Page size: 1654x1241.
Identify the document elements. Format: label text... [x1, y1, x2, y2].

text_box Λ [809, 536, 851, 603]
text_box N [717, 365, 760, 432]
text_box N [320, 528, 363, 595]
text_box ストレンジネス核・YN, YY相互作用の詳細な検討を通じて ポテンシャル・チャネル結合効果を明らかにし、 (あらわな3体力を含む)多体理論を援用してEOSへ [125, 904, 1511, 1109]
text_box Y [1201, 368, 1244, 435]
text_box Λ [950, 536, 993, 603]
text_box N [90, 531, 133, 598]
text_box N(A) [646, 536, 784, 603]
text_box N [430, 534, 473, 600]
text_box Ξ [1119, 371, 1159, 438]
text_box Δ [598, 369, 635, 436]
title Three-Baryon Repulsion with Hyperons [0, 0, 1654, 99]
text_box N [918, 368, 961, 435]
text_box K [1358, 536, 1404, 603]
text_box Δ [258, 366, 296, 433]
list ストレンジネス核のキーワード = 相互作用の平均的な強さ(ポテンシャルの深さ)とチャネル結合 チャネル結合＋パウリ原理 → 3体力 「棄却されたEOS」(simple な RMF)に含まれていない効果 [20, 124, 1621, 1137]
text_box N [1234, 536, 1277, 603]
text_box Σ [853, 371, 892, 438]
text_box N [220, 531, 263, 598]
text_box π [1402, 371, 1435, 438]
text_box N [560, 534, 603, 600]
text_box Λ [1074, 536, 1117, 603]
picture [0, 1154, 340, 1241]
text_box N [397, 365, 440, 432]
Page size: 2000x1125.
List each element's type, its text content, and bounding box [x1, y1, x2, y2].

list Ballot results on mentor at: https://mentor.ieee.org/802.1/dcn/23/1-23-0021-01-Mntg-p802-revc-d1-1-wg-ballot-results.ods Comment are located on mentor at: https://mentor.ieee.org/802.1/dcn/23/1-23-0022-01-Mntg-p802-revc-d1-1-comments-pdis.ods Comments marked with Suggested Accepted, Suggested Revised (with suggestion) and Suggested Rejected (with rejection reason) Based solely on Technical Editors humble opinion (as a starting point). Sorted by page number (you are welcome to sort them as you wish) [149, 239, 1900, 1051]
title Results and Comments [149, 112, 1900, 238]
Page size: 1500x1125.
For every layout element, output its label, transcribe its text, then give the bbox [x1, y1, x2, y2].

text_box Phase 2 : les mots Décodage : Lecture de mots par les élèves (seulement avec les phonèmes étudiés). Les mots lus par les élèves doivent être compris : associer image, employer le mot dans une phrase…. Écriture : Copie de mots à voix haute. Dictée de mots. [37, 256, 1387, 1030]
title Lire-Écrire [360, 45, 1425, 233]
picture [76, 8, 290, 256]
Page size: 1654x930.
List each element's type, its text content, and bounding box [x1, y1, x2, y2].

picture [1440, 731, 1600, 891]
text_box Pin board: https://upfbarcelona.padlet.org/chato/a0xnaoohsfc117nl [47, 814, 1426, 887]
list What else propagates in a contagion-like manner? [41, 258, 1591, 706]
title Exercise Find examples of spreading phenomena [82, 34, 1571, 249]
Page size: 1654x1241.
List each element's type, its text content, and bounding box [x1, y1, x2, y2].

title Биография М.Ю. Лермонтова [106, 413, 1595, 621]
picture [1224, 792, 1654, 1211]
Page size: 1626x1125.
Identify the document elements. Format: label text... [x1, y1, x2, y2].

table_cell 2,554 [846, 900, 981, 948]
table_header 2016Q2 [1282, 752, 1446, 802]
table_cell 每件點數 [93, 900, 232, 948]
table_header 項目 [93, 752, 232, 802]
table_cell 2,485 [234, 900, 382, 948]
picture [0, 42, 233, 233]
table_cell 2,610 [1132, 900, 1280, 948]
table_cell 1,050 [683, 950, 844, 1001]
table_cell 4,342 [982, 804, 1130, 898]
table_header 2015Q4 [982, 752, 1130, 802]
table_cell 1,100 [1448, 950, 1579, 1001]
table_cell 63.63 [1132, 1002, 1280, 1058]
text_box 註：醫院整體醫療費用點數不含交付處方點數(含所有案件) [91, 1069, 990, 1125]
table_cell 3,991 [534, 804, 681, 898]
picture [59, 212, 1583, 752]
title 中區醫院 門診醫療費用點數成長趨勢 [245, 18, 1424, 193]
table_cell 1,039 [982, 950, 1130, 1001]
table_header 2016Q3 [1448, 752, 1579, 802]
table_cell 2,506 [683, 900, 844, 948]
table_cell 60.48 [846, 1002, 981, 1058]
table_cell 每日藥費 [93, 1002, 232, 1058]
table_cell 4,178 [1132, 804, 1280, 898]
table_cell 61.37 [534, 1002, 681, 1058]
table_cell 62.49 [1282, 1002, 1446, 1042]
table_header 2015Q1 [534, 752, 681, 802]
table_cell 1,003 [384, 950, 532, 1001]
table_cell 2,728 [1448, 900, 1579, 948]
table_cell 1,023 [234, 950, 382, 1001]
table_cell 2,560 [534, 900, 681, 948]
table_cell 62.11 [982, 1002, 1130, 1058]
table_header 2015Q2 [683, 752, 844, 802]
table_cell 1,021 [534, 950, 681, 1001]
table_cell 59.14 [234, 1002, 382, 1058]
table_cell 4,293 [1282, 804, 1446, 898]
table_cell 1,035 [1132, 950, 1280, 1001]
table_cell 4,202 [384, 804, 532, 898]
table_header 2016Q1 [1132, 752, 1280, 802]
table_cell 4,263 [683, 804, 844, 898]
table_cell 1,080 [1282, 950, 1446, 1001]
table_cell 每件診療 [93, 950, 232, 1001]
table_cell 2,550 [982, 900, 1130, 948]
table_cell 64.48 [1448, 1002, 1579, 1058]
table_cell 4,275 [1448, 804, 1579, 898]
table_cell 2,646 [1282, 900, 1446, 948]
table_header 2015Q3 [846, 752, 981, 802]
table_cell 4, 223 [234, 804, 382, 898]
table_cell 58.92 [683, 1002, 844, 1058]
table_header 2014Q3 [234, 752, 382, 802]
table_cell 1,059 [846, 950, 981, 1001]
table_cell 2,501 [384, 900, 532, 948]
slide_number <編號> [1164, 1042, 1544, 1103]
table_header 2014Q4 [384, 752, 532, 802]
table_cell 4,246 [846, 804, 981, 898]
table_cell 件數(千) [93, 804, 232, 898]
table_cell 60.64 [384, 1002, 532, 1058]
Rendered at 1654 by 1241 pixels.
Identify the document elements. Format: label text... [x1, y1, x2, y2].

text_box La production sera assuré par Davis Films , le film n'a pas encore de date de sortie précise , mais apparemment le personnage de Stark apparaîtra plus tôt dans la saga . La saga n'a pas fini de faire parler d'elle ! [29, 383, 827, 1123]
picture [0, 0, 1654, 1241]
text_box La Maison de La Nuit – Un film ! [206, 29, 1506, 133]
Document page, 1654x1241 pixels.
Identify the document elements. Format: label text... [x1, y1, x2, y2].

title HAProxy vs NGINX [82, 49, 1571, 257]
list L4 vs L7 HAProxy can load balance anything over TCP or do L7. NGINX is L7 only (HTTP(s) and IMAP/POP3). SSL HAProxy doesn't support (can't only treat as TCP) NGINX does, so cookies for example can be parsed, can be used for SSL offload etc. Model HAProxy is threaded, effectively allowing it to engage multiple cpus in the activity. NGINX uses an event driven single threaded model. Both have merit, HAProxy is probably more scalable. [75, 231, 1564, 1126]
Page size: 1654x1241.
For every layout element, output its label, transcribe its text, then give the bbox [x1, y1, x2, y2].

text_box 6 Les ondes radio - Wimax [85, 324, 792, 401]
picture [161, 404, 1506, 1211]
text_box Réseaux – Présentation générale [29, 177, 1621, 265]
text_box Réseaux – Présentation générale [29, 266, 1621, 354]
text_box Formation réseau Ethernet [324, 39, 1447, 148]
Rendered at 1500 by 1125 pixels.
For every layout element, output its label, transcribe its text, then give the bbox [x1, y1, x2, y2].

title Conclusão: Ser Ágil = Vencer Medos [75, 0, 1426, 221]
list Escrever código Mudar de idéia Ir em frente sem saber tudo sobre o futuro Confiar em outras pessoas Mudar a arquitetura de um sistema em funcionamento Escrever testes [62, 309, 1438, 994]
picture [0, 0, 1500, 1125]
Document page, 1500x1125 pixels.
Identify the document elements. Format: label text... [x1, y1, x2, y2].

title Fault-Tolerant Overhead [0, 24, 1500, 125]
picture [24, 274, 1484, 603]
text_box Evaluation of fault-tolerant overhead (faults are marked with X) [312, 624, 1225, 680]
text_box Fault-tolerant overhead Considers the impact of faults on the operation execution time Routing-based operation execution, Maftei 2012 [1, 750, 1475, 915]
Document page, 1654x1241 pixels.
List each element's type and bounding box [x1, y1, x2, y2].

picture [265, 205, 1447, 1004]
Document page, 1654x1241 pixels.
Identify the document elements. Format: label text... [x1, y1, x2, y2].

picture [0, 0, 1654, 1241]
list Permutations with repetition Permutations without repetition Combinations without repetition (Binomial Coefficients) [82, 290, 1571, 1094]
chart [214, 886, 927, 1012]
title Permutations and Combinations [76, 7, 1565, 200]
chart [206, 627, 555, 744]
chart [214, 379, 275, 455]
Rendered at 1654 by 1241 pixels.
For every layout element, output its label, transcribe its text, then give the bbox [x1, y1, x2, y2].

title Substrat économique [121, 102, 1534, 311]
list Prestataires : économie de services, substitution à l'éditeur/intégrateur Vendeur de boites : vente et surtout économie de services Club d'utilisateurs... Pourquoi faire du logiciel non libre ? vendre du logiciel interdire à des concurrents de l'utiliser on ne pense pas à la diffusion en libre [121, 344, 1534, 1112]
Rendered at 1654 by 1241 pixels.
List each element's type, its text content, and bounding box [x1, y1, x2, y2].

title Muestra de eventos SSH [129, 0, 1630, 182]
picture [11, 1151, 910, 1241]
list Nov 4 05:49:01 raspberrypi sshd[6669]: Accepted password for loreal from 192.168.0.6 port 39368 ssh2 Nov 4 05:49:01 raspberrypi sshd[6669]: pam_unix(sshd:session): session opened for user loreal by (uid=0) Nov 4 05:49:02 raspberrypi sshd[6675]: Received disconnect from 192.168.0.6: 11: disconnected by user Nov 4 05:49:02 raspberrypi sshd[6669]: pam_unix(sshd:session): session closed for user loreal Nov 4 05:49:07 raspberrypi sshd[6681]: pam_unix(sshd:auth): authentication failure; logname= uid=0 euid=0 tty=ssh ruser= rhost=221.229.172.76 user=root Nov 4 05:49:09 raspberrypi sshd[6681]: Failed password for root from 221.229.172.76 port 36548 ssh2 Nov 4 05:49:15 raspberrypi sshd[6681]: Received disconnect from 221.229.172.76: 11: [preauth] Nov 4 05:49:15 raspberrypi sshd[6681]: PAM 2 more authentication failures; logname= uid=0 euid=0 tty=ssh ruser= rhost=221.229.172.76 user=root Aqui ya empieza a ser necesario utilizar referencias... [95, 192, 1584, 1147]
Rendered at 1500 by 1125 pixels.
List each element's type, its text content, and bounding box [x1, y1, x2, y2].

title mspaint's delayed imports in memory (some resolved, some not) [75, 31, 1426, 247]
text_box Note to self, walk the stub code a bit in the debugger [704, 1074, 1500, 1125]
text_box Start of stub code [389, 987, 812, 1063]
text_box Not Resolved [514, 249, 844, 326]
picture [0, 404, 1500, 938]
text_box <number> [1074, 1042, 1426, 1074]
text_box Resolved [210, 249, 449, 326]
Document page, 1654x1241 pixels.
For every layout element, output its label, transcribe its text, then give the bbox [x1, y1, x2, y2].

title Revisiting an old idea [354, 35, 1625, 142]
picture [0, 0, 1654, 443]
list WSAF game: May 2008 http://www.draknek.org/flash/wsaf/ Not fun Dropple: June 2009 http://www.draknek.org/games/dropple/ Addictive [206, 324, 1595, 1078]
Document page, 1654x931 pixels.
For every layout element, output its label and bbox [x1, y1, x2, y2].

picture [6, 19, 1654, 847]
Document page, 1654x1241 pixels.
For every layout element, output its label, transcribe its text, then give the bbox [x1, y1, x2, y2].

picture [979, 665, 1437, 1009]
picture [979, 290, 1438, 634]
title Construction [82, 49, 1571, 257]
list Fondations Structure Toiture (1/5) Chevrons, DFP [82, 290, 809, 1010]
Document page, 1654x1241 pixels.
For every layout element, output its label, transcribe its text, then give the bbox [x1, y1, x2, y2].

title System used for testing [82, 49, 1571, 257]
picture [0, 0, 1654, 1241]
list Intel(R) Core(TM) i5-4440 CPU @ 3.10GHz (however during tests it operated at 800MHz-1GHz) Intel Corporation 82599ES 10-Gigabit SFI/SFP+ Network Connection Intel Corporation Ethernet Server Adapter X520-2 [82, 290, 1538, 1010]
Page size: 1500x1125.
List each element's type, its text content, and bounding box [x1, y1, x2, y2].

═══

What to work on —
Reproduce the data from the first line through the line containing "text_box N [397, 365, 440, 432]", substituting "List" for "Identify" and leaving everything else the same.

Exercise response —
Page size: 1654x1241.
List the document elements. Format: label text... [x1, y1, x2, y2].

text_box Λ [809, 536, 851, 603]
text_box N [717, 365, 760, 432]
text_box N [320, 528, 363, 595]
text_box ストレンジネス核・YN, YY相互作用の詳細な検討を通じて ポテンシャル・チャネル結合効果を明らかにし、 (あらわな3体力を含む)多体理論を援用してEOSへ [125, 904, 1511, 1109]
text_box Y [1201, 368, 1244, 435]
text_box Λ [950, 536, 993, 603]
text_box N [90, 531, 133, 598]
text_box N(A) [646, 536, 784, 603]
text_box N [430, 534, 473, 600]
text_box Ξ [1119, 371, 1159, 438]
text_box Δ [598, 369, 635, 436]
title Three-Baryon Repulsion with Hyperons [0, 0, 1654, 99]
text_box N [918, 368, 961, 435]
text_box K [1358, 536, 1404, 603]
text_box Δ [258, 366, 296, 433]
list ストレンジネス核のキーワード = 相互作用の平均的な強さ(ポテンシャルの深さ)とチャネル結合 チャネル結合＋パウリ原理 → 3体力 「棄却されたEOS」(simple な RMF)に含まれていない効果 [20, 124, 1621, 1137]
text_box N [1234, 536, 1277, 603]
text_box Σ [853, 371, 892, 438]
text_box N [220, 531, 263, 598]
text_box π [1402, 371, 1435, 438]
text_box N [560, 534, 603, 600]
text_box Λ [1074, 536, 1117, 603]
picture [0, 1154, 340, 1241]
text_box N [397, 365, 440, 432]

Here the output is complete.